Elite athletes, like those who participated in the study, are not the only ones who may benefit from the combination of blueberries and exercise. “This is good news for weekend warriors too,” noted study co-leader Dr. Mary Ann Lila.
Long-distance runners were given a soy protein complex containing polyphenols from blueberries and green tea for two weeks, followed by three days of running 2.5 hours per day. This group of runners showed higher rates of absorption of beneficial polyphenols, and their metabolism rate remained elevated longer after exercise compared with runners who were given only the soy protein complex.
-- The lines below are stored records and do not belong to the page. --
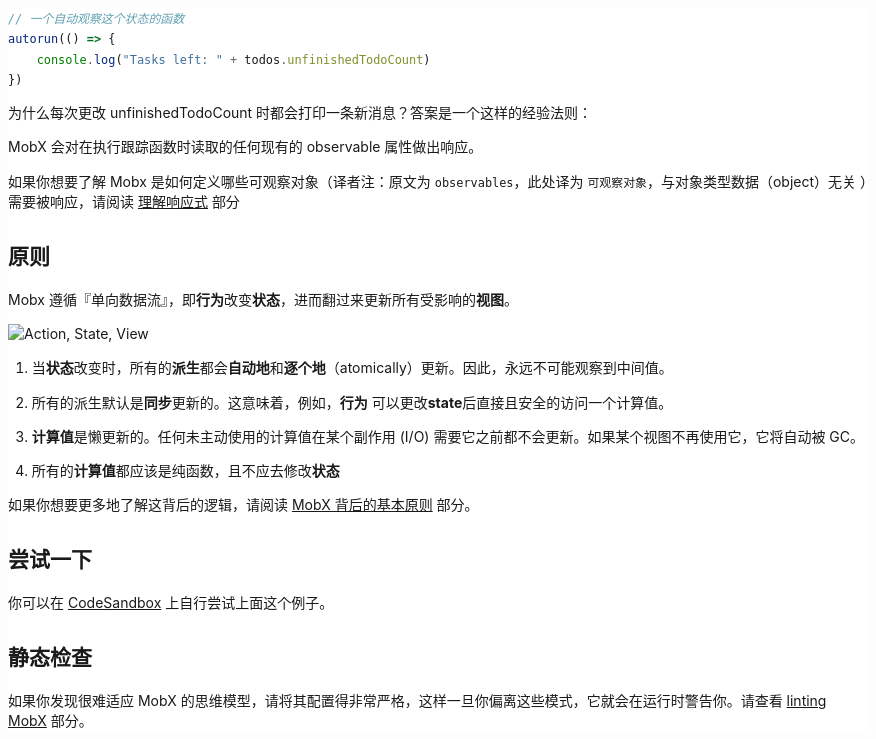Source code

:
 ```javascript
// 一个自动观察这个状态的函数
autorun(() => {
    console.log("Tasks left: " + todos.unfinishedTodoCount)
})
```

为什么每次更改 unfinishedTodoCount 时都会打印一条新消息？答案是一个这样的经验法则：

MobX 会对在执行跟踪函数时读取的任何现有的 observable 属性做出响应。

如果你想要了解 Mobx 是如何定义哪些可观察对象（译者注：原文为 `observables`，此处译为 `可观察对象`，与对象类型数据（object）无关 ）需要被响应，请阅读 [理解响应式](understanding-reactivity.md) 部分

## 原则

Mobx 遵循『单向数据流』，即**行为**改变**状态**，进而翻过来更新所有受影响的**视图**。

![Action, State, View](assets/action-state-view.png)

1. 当**状态**改变时，所有的**派生**都会**自动地**和**逐个地**（atomically）更新。因此，永远不可能观察到中间值。

2. 所有的派生默认是**同步**更新的。这意味着，例如，**行为** 可以更改**state**后直接且安全的访问一个计算值。

3. **计算值**是懒更新的。任何未主动使用的计算值在某个副作用 (I/O) 需要它之前都不会更新。如果某个视图不再使用它，它​​将自动被 GC。

4. 所有的**计算值**都应该是纯函数，且不应去修改**状态**

如果你想要更多地了解这背后的逻辑，请阅读 [MobX 背后的基本原则](https://hackernoon.com/the-fundamental-principles-behind-mobx-7a725f71f3e8) 部分。

## 尝试一下

你可以在 [CodeSandbox](https://codesandbox.io/s/concepts-principles-il8lt?file=/src/index.js:1161-1252) 上自行尝试上面这个例子。

## 静态检查

如果你发现很难适应 MobX 的思维模型，请将其配置得非常严格，这样一旦你偏离这些模式，它就会在运行时警告你。请查看 [linting MobX](configuration.md#linting-options) 部分。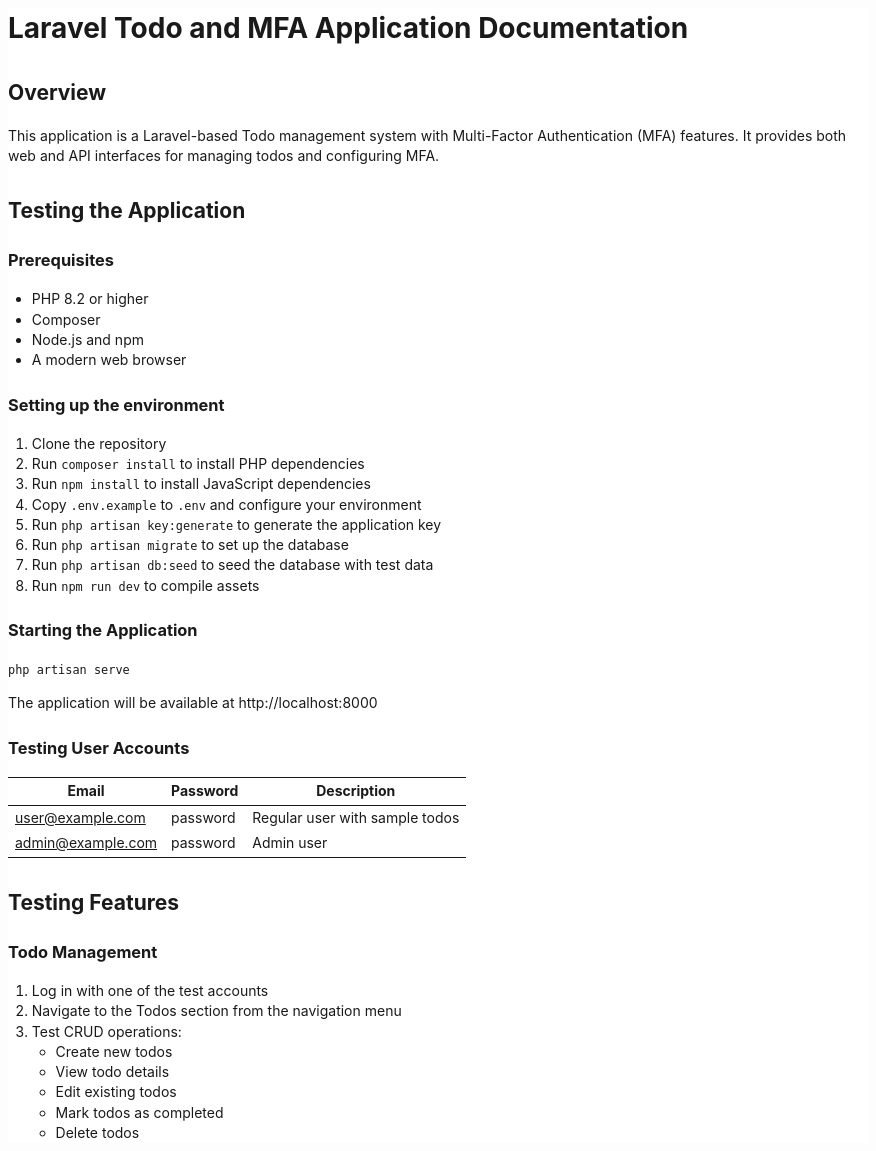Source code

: # Laravel Todo and MFA Application Documentation

## Overview

This application is a Laravel-based Todo management system with Multi-Factor Authentication (MFA) features. It provides both web and API interfaces for managing todos and configuring MFA.

## Testing the Application

### Prerequisites

- PHP 8.2 or higher
- Composer
- Node.js and npm
- A modern web browser

### Setting up the environment

1. Clone the repository
2. Run `composer install` to install PHP dependencies
3. Run `npm install` to install JavaScript dependencies
4. Copy `.env.example` to `.env` and configure your environment
5. Run `php artisan key:generate` to generate the application key
6. Run `php artisan migrate` to set up the database
7. Run `php artisan db:seed` to seed the database with test data
8. Run `npm run dev` to compile assets

### Starting the Application

```bash
php artisan serve
```

The application will be available at http://localhost:8000

### Testing User Accounts

| Email               | Password | Description                   |
|---------------------|----------|-------------------------------|
| user@example.com    | password | Regular user with sample todos |
| admin@example.com   | password | Admin user                    |

## Testing Features

### Todo Management

1. Log in with one of the test accounts
2. Navigate to the Todos section from the navigation menu
3. Test CRUD operations:
   - Create new todos
   - View todo details
   - Edit existing todos
   - Mark todos as completed
   - Delete todos
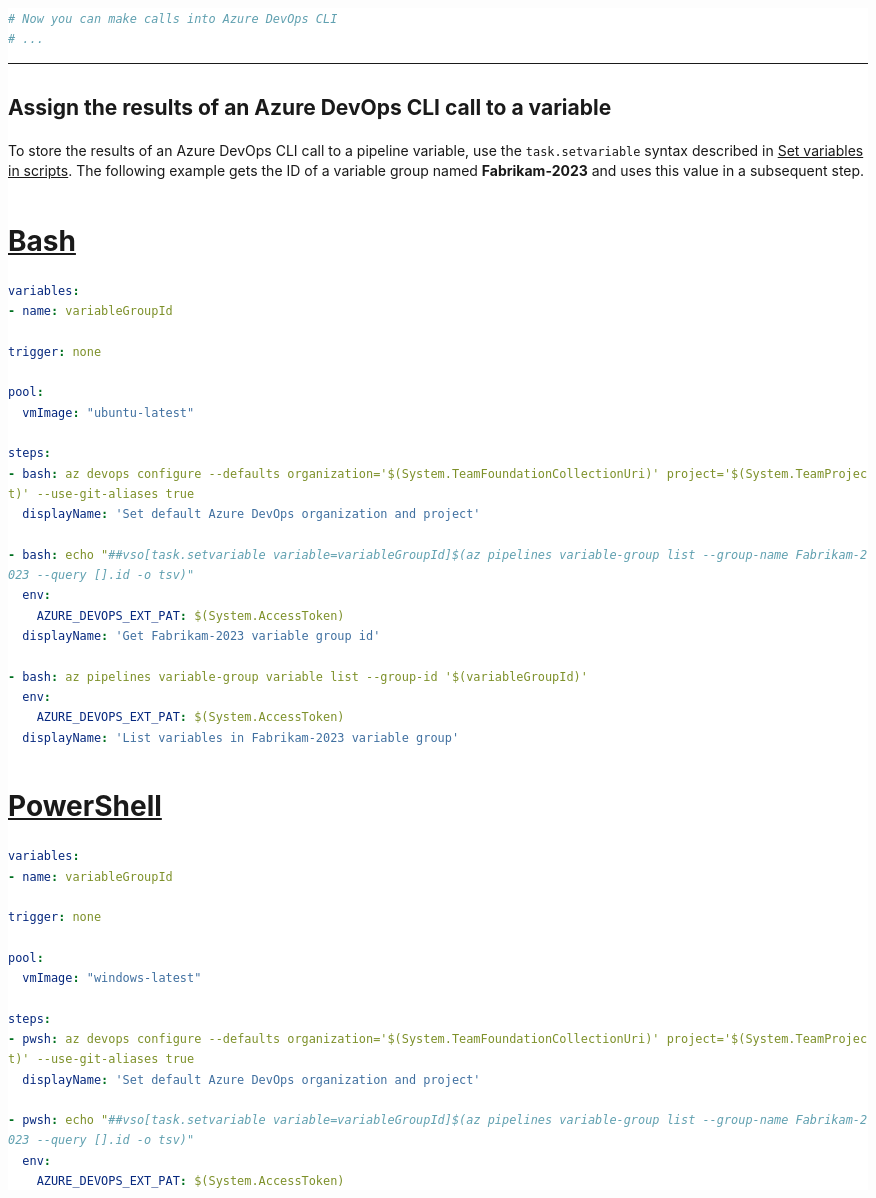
 ```yml
# Now you can make calls into Azure DevOps CLI
# ...
```

---

## Assign the results of an Azure DevOps CLI call to a variable

To store the results of an Azure DevOps CLI call to a pipeline variable, use the `task.setvariable` syntax described in [Set variables in scripts](../pipelines/process/variables.md#set-variables-in-scripts). The following example gets the ID of a variable group named **Fabrikam-2023** and uses this value in a subsequent step.

# [Bash](#tab/bash)

```yml
variables:
- name: variableGroupId

trigger: none

pool:
  vmImage: "ubuntu-latest"

steps:
- bash: az devops configure --defaults organization='$(System.TeamFoundationCollectionUri)' project='$(System.TeamProject)' --use-git-aliases true
  displayName: 'Set default Azure DevOps organization and project'

- bash: echo "##vso[task.setvariable variable=variableGroupId]$(az pipelines variable-group list --group-name Fabrikam-2023 --query [].id -o tsv)"
  env:
    AZURE_DEVOPS_EXT_PAT: $(System.AccessToken)
  displayName: 'Get Fabrikam-2023 variable group id'

- bash: az pipelines variable-group variable list --group-id '$(variableGroupId)'
  env:
    AZURE_DEVOPS_EXT_PAT: $(System.AccessToken)
  displayName: 'List variables in Fabrikam-2023 variable group'
```

# [PowerShell](#tab/powershell)

```yml
variables:
- name: variableGroupId

trigger: none

pool:
  vmImage: "windows-latest"

steps:
- pwsh: az devops configure --defaults organization='$(System.TeamFoundationCollectionUri)' project='$(System.TeamProject)' --use-git-aliases true
  displayName: 'Set default Azure DevOps organization and project'

- pwsh: echo "##vso[task.setvariable variable=variableGroupId]$(az pipelines variable-group list --group-name Fabrikam-2023 --query [].id -o tsv)"
  env:
    AZURE_DEVOPS_EXT_PAT: $(System.AccessToken)
```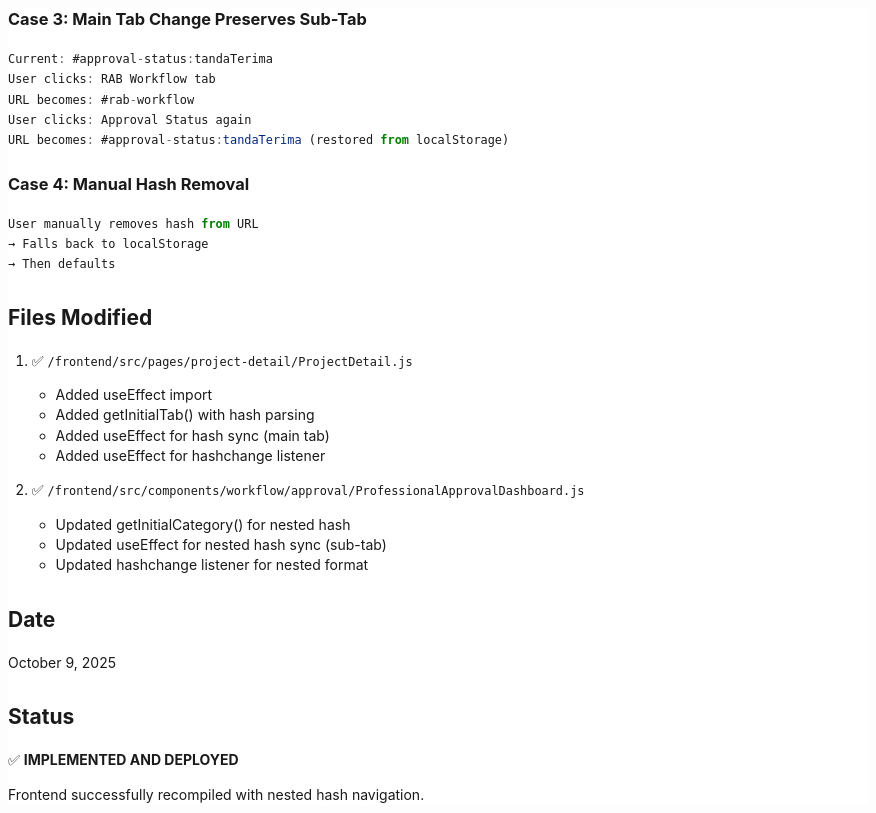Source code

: ### Case 3: Main Tab Change Preserves Sub-Tab
```javascript
Current: #approval-status:tandaTerima
User clicks: RAB Workflow tab
URL becomes: #rab-workflow
User clicks: Approval Status again
URL becomes: #approval-status:tandaTerima (restored from localStorage)
```

### Case 4: Manual Hash Removal
```javascript
User manually removes hash from URL
→ Falls back to localStorage
→ Then defaults
```

## Files Modified

1. ✅ `/frontend/src/pages/project-detail/ProjectDetail.js`
   - Added useEffect import
   - Added getInitialTab() with hash parsing
   - Added useEffect for hash sync (main tab)
   - Added useEffect for hashchange listener

2. ✅ `/frontend/src/components/workflow/approval/ProfessionalApprovalDashboard.js`
   - Updated getInitialCategory() for nested hash
   - Updated useEffect for nested hash sync (sub-tab)
   - Updated hashchange listener for nested format

## Date
October 9, 2025

## Status
✅ **IMPLEMENTED AND DEPLOYED**

Frontend successfully recompiled with nested hash navigation.
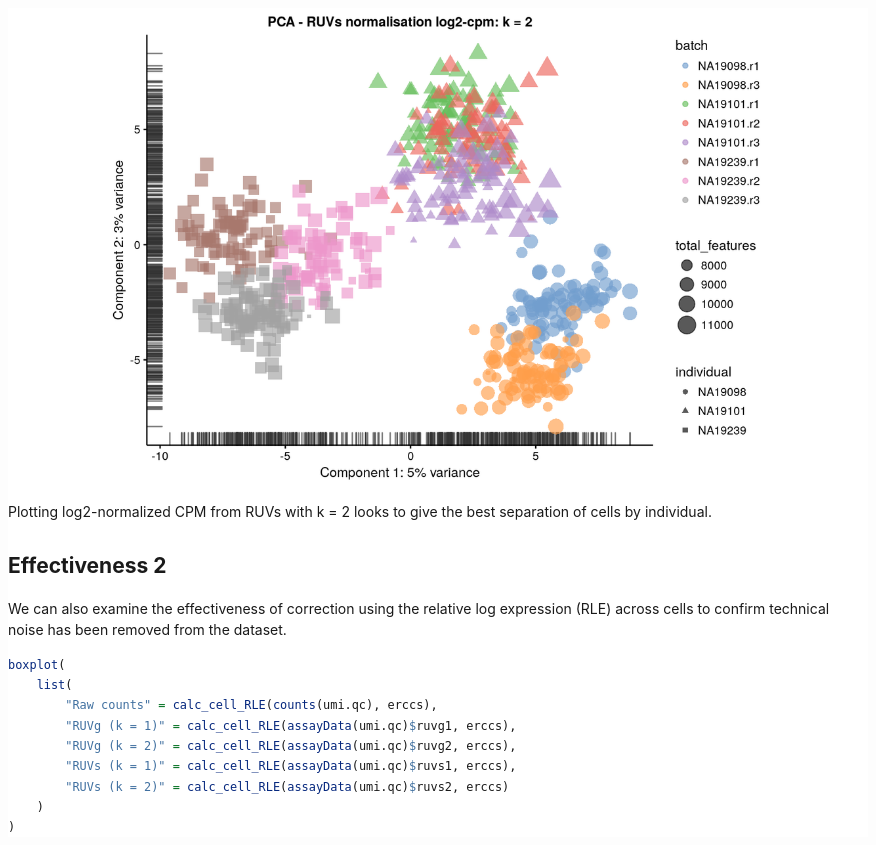 <img src="15-remove-conf_files/figure-html/unnamed-chunk-5-5.png" width="672" style="display: block; margin: auto;" />

Plotting log2-normalized CPM from RUVs with k = 2 looks to give the best separation of cells by individual.

## Effectiveness 2

We can also examine the effectiveness of correction using the relative log expression (RLE) across cells to confirm technical noise has been removed from the dataset.


```r
boxplot(
    list(
        "Raw counts" = calc_cell_RLE(counts(umi.qc), erccs),
        "RUVg (k = 1)" = calc_cell_RLE(assayData(umi.qc)$ruvg1, erccs),
        "RUVg (k = 2)" = calc_cell_RLE(assayData(umi.qc)$ruvg2, erccs),
        "RUVs (k = 1)" = calc_cell_RLE(assayData(umi.qc)$ruvs1, erccs),
        "RUVs (k = 2)" = calc_cell_RLE(assayData(umi.qc)$ruvs2, erccs)
    )
)
```
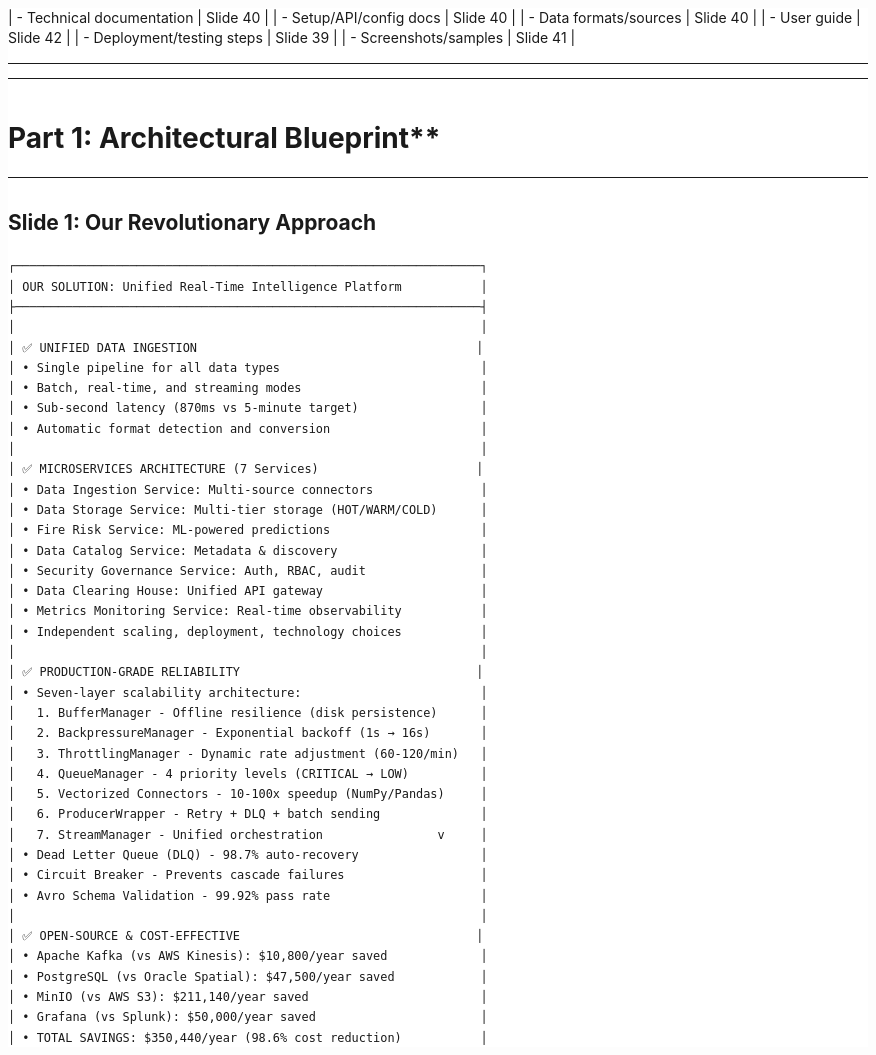 | - Technical documentation | Slide 40 |
| - Setup/API/config docs | Slide 40 |
| - Data formats/sources | Slide 40 |
| - User guide | Slide 42 |
| - Deployment/testing steps | Slide 39 |
| - Screenshots/samples | Slide 41 |


---

---

# Part 1: Architectural Blueprint**

---

## Slide 1: Our Revolutionary Approach
<a id="slide-1-our-revolutionary-approach"></a>

```
┌─────────────────────────────────────────────────────────────────┐
│ OUR SOLUTION: Unified Real-Time Intelligence Platform           │
├─────────────────────────────────────────────────────────────────┤
│                                                                 │
│ ✅ UNIFIED DATA INGESTION                                       │
│ • Single pipeline for all data types                            │
│ • Batch, real-time, and streaming modes                         │
│ • Sub-second latency (870ms vs 5-minute target)                 │
│ • Automatic format detection and conversion                     │
│                                                                 │
│ ✅ MICROSERVICES ARCHITECTURE (7 Services)                      │
│ • Data Ingestion Service: Multi-source connectors               │
│ • Data Storage Service: Multi-tier storage (HOT/WARM/COLD)      │
│ • Fire Risk Service: ML-powered predictions                     │
│ • Data Catalog Service: Metadata & discovery                    │
│ • Security Governance Service: Auth, RBAC, audit                │
│ • Data Clearing House: Unified API gateway                      │
│ • Metrics Monitoring Service: Real-time observability           │
│ • Independent scaling, deployment, technology choices           │
│                                                                 │
│ ✅ PRODUCTION-GRADE RELIABILITY                                 │
│ • Seven-layer scalability architecture:                         │
│   1. BufferManager - Offline resilience (disk persistence)      │
│   2. BackpressureManager - Exponential backoff (1s → 16s)       │
│   3. ThrottlingManager - Dynamic rate adjustment (60-120/min)   │
│   4. QueueManager - 4 priority levels (CRITICAL → LOW)          │
│   5. Vectorized Connectors - 10-100x speedup (NumPy/Pandas)     │
│   6. ProducerWrapper - Retry + DLQ + batch sending              │
│   7. StreamManager - Unified orchestration                v     │
│ • Dead Letter Queue (DLQ) - 98.7% auto-recovery                 │
│ • Circuit Breaker - Prevents cascade failures                   │
│ • Avro Schema Validation - 99.92% pass rate                     │
│                                                                 │
│ ✅ OPEN-SOURCE & COST-EFFECTIVE                                 │
│ • Apache Kafka (vs AWS Kinesis): $10,800/year saved             │
│ • PostgreSQL (vs Oracle Spatial): $47,500/year saved            │
│ • MinIO (vs AWS S3): $211,140/year saved                        │
│ • Grafana (vs Splunk): $50,000/year saved                       │
│ • TOTAL SAVINGS: $350,440/year (98.6% cost reduction)           │
```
Researchers know that polyphenols, naturally occurring compounds that are abundant in blueberries, and even more so in Wild Blueberries, work in the body to reduce inflammation and oxidative stress. Increasing the body’s ability to absorb polyphenols means the body can better fight inflammation and oxidative stress.
The study also found an increase in the body’s ability to burn fat after exercise. Metabolic afterburn – the spike in metabolism that occurs after exercise – lasted longer in the group that ingested the blueberry/green tea complex. This increased fat burning ability lasted 14 hours after exercise ended. “The test group burned fat while they slept – a terrific message,” said Dr. Lila.
“The findings in this study are encouraging for everyone. They are another demonstration of the potential benefits of consuming blueberries before and after exercise,” said Dr. Lila.
About the Study
The study authors are David C. Nieman, Amy M. Knab and R. Andrew Shanely of the Human Performance Laboratory, Appalachian State University, North Carolina Research Campus; Nicholas D. Gillitt and Fuxia Jin of the Dole Nutrition Research Laboratory, North Carolina Research Campus; Kirk L. Pappan, Metabolon, Inc., Durham, North Carolina; and, Mary Ann Lila of the Plants for Human Health Institute, North Carolina State University, North Carolina Research Campus.
The study was published in Plos One on August 15, 2013.